• [PROVIDED ENTRIES]
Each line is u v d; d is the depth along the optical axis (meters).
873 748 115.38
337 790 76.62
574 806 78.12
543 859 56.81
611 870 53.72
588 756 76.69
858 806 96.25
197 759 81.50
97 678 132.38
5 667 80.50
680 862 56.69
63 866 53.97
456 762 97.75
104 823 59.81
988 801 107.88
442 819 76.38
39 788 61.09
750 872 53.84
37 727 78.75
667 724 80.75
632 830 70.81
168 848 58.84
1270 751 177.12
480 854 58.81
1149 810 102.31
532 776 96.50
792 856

• [WORK ITEM] A verbatim copy of the listing above, starting from the line with "667 724 80.75" and running to its last line, is the only output needed.

• [YOUR RESPONSE]
667 724 80.75
632 830 70.81
168 848 58.84
1270 751 177.12
480 854 58.81
1149 810 102.31
532 776 96.50
792 856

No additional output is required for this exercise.